DISEBUT sebagai Sangiran 17 (sesuai dengan


nomor seri penemuan yang diberikan), fosil tengkorak
Homo erectus yagn ditemukan dari endapan pasir fluvio-
volkanik di Pucung ini merupakan salahs atu temuan
master piece Homo erectus Sangiran. Desebut demikian
karena temuan ini merupakan temuan fosil manusia
terbaik dari Sangiran, yang terdiri atas atap tengkorak
dan dasar tengkorak dengan muka masih terkonservasi
secara baik meski proses transportasi dan deformasi telah memintalnya selama
lebih dari 500.000 tahun.

Inilah satu-satunya fosil Homo erectus Asia yang mempunyai muka


sehingga tidak dapat dimungkiri lagi bahwa Sangiran 17 memiliki nilai penting
yang amat besar dalam rekonstruksi muka Homo erectus yang sebenarnya.
Dalam konteks yang lebih luas, Sangiran 17 adalah salah satu dari dua tengkorak
Homo erectus di dunia yang ditemukan lengkap dengan mukanya. Spesimen
lainnya berasal dai Afrika Timur.

Inilah bentuk muka Homo erectus itu. Dahi sangat datar, tulang kening
menonjol, orbit mata persegi, pipi lebar menonjol, mulut menjorok ke depan dan
tengkorak pendek memanjang. Berdasarkan morfologi tengkorak yang dipenuhi
dengan superstruktur tengkorak yang berat dan insersi otot-otot yang sangat
berkembang, tengkorak ini adalah individu laiki-laki dewasa.

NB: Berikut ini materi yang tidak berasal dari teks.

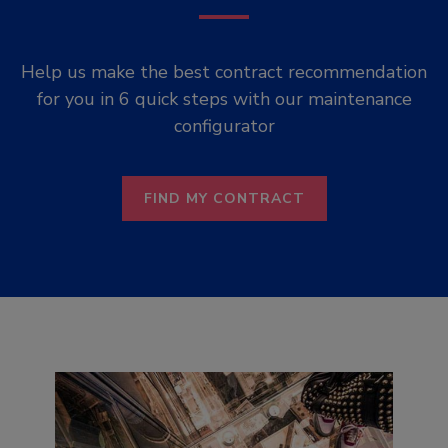
Help us make the best contract recommendation
for you in 6 quick steps with our maintenance
configurator
FIND MY CONTRACT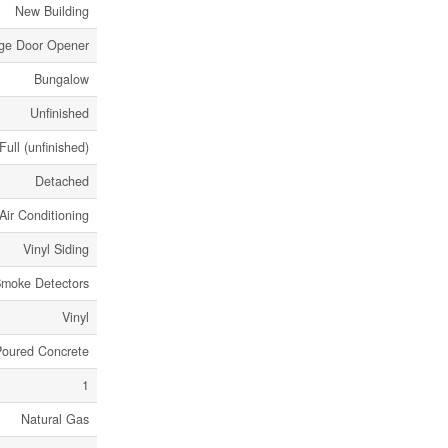
New Building
age Door Opener
Bungalow
Unfinished
Full (unfinished)
Detached
Air Conditioning
Vinyl Siding
moke Detectors
Vinyl
Poured Concrete
1
Natural Gas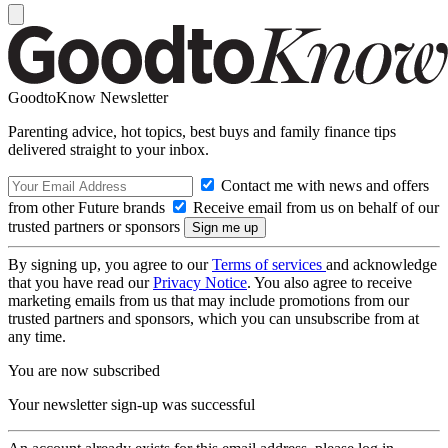
GoodtoKnow Newsletter
Parenting advice, hot topics, best buys and family finance tips
delivered straight to your inbox.
Contact me with news and offers
from other Future brands
Receive email from us on behalf of our
trusted partners or sponsors
By signing up, you agree to our
Terms of services
and acknowledge
that you have read our
Privacy Notice
. You also agree to receive
marketing emails from us that may include promotions from our
trusted partners and sponsors, which you can unsubscribe from at
any time.
You are now subscribed
Your newsletter sign-up was successful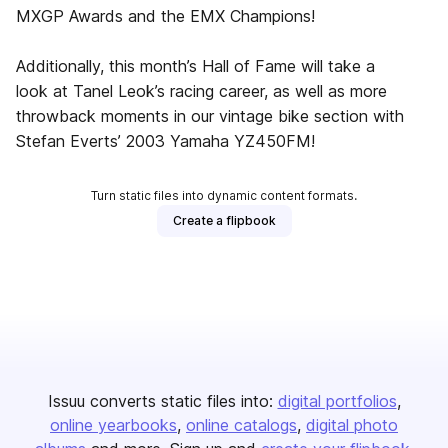
MXGP Awards and the EMX Champions!
Additionally, this month’s Hall of Fame will take a
look at Tanel Leok’s racing career, as well as more
throwback moments in our vintage bike section with
Stefan Everts’ 2003 Yamaha YZ450FM!
Turn static files into dynamic content formats.
Create a flipbook
Issuu converts static files into:
digital portfolios
online yearbooks
online catalogs
digital photo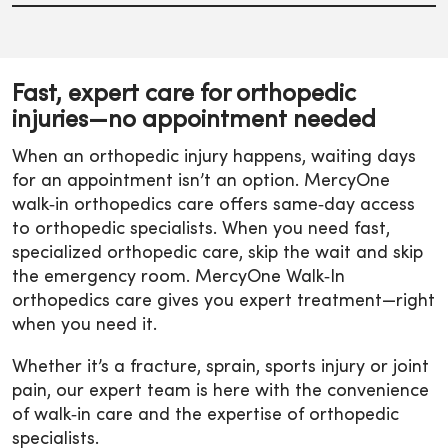
Fast, expert care for orthopedic
injuries—no appointment needed
When an orthopedic injury happens, waiting days
for an appointment isn’t an option. MercyOne
walk‑in orthopedics care offers same‑day access
to orthopedic specialists. When you need fast,
specialized orthopedic care, skip the wait and skip
the emergency room. MercyOne Walk‑In
orthopedics care gives you expert treatment—right
when you need it.
Whether it’s a fracture, sprain, sports injury or joint
pain, our expert team is here with the convenience
of walk‑in care and the expertise of orthopedic
specialists.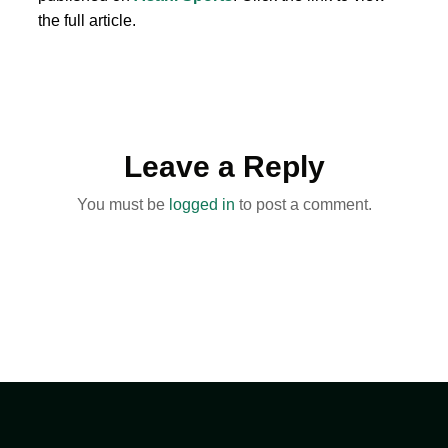
the full article.
Leave a Reply
You must be
logged in
to post a comment.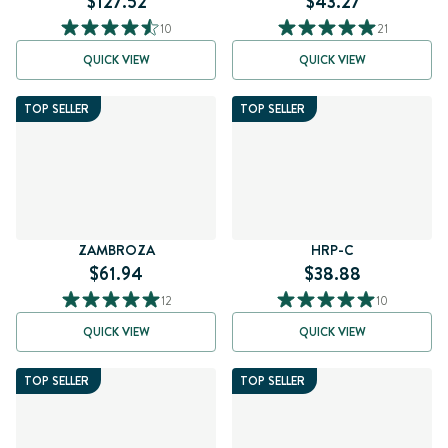
$127.52
$43.27
10
21
QUICK VIEW
QUICK VIEW
TOP SELLER
TOP SELLER
ZAMBROZA
HRP-C
$61.94
$38.88
12
10
QUICK VIEW
QUICK VIEW
TOP SELLER
TOP SELLER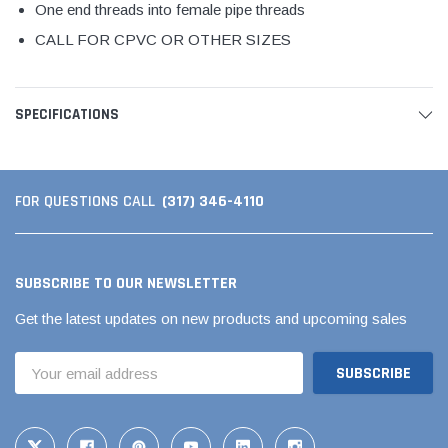
One end threads into female pipe threads
CALL FOR CPVC OR OTHER SIZES
SPECIFICATIONS
(317) 346-4110
FOR QUESTIONS CALL
SUBSCRIBE TO OUR NEWSLETTER
Get the latest updates on new products and upcoming sales
Email
Address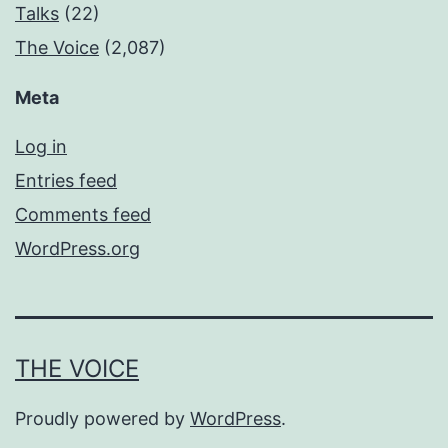
Talks
(22)
The Voice
(2,087)
Meta
Log in
Entries feed
Comments feed
WordPress.org
THE VOICE
Proudly powered by
WordPress
.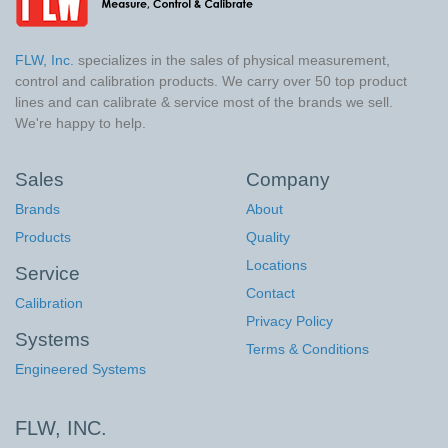
FLW, Inc.
specializes in the sales of physical measurement,
control and calibration products. We carry over 50 top product
lines and can calibrate & service most of the brands we sell.
We're happy to help.
Sales
Company
Brands
About
Products
Quality
Locations
Service
Contact
Calibration
Privacy Policy
Systems
Terms & Conditions
Engineered Systems
FLW, INC.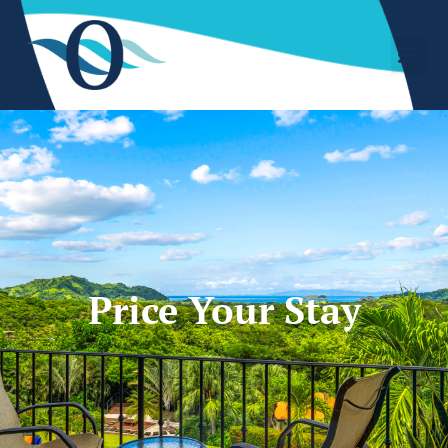
Price Your Stay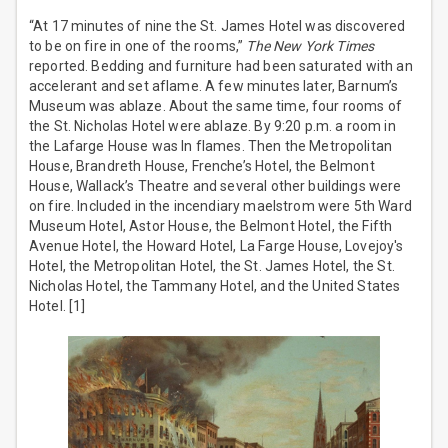
“At 17 minutes of nine the St. James Hotel was discovered
to be on fire in one of the rooms,”
The New York Times
reported. Bedding and furniture had been saturated with an
accelerant and set aflame. A few minutes later, Barnum’s
Museum was ablaze. About the same time, four rooms of
the St. Nicholas Hotel were ablaze. By 9:20 p.m. a room in
the Lafarge House was ln flames. Then the Metropolitan
House, Brandreth House, Frenche’s Hotel, the Belmont
House, Wallack’s Theatre and several other buildings were
on fire. Included in the incendiary maelstrom were 5th Ward
Museum Hotel, Astor House, the Belmont Hotel, the Fifth
Avenue Hotel, the Howard Hotel, La Farge House, Lovejoy's
Hotel, the Metropolitan Hotel, the St. James Hotel, the St.
Nicholas Hotel, the Tammany Hotel, and the United States
Hotel. [1]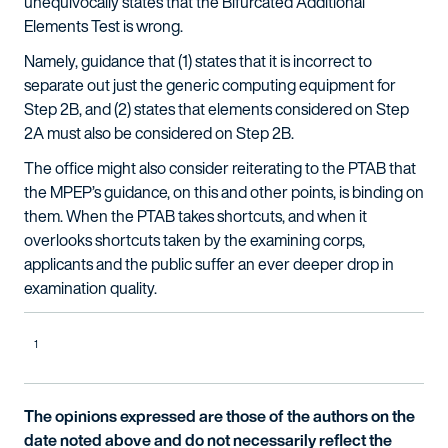
unequivocally states that the Bifurcated Additional
Elements Test is wrong.
Namely, guidance that (1) states that it is incorrect to
separate out just the generic computing equipment for
Step 2B, and (2) states that elements considered on Step
2A must also be considered on Step 2B.
The office might also consider reiterating to the PTAB that
the MPEP’s guidance, on this and other points, is binding on
them. When the PTAB takes shortcuts, and when it
overlooks shortcuts taken by the examining corps,
applicants and the public suffer an ever deeper drop in
examination quality.
1
The opinions expressed are those of the authors on the
date noted above and do not necessarily reflect the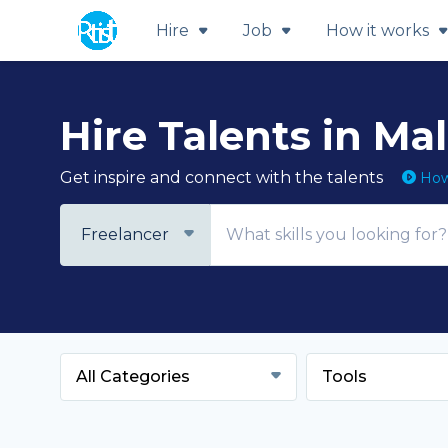
Hire
Job
How it works
Hire Talents in Ma
Get inspire and connect with the talents
How 
Freelancer
All Categories
Tools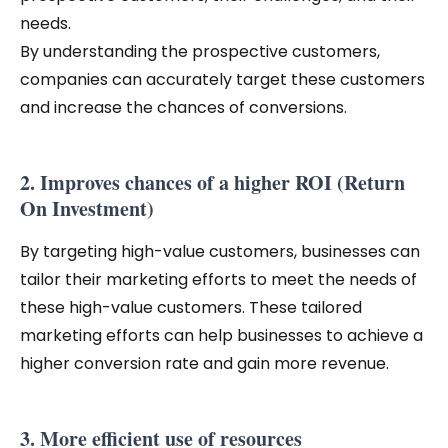
needs.
By understanding the prospective customers,
companies can accurately target these customers
and increase the chances of conversions.
2. Improves chances of a higher ROI (Return
On Investment)
By targeting high-value customers, businesses can
tailor their marketing efforts to meet the needs of
these high-value customers. These tailored
marketing efforts can help businesses to achieve a
higher conversion rate and gain more revenue.
3. More efficient use of resources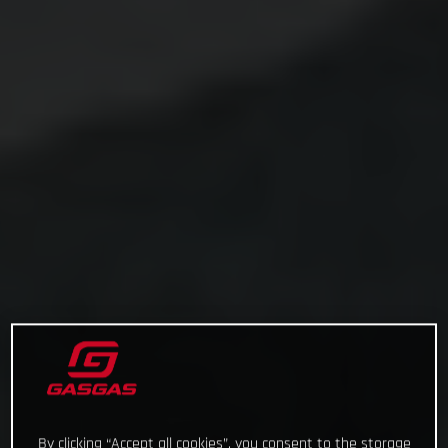
By clicking “Accept all cookies”, you consent to the storage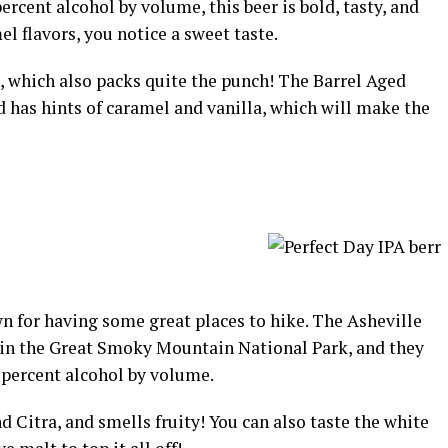
ercent alcohol by volume, this beer is bold, tasty, and
l flavors, you notice a sweet taste.
n, which also packs quite the punch! The Barrel Aged
nd has hints of caramel and vanilla, which will make the
n for having some great places to hike. The Asheville
in the Great Smoky Mountain National Park, and they
 percent alcohol by volume.
 Citra, and smells fruity! You can also taste the white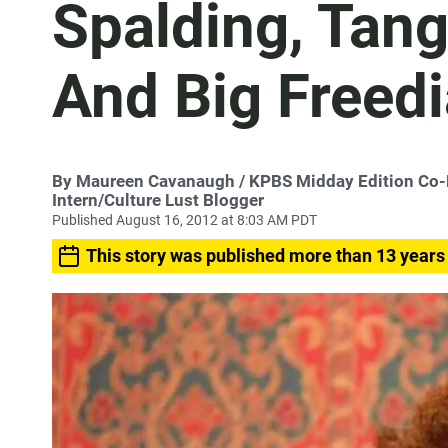
Spalding, Tan
And Big Freedi
By
Maureen Cavanaugh
/ KPBS Midday Edition Co
Intern/Culture Lust Blogger
Published August 16, 2012 at 8:03 AM PDT
This story was published more than 13 years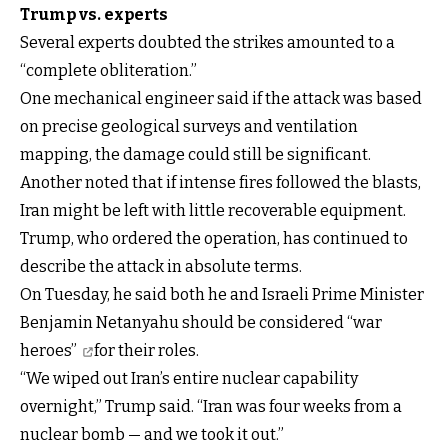
Trump vs. experts
Several experts doubted the strikes amounted to a
“complete obliteration.”
One mechanical engineer said if the attack was based
on precise geological surveys and ventilation
mapping, the damage could still be significant.
Another noted that if intense fires followed the blasts,
Iran might be left with little recoverable equipment.
Trump, who ordered the operation, has continued to
describe the attack in absolute terms.
On Tuesday, he said both he and Israeli Prime Minister
Benjamin Netanyahu
should be considered “war
heroes”
for their roles.
“We wiped out Iran’s entire nuclear capability
overnight,” Trump said. “Iran was four weeks from a
nuclear bomb — and we took it out.”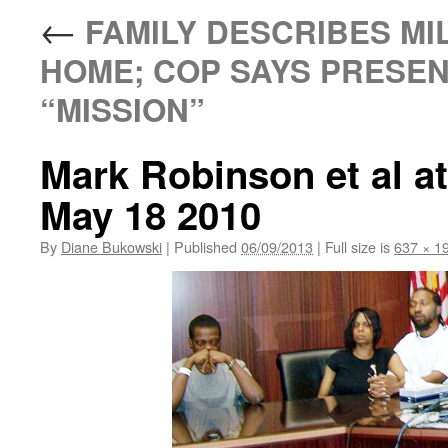
←
FAMILY DESCRIBES MIL
HOME; COP SAYS PRESENC
“MISSION”
Mark Robinson et al a
May 18 2010
By
Diane Bukowski
|
Published
06/09/2013
|
Full size is
637 × 1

Dia hidup pada saat Sangiran didominasi oleh lingkungan sungai yang luas
pada periode sekitar 500.000 tahun yang lalu. Mengingat primanya kondisi
temuan ini telah menjadikan nilai teramat penting baginya. Sangiran 17 menjadi
data banding dalam telaah evolusi fisik bagi temuan-temuan fosil homo erectus
lainnya sehingga cetakan fosil ini dapt ditemukan di berbagai laboratorium
evolusi manusia paling terkemuka di dunia meski fosil aslinya saat ini tersimpan
damai di salah satu laboratorium di Bandung.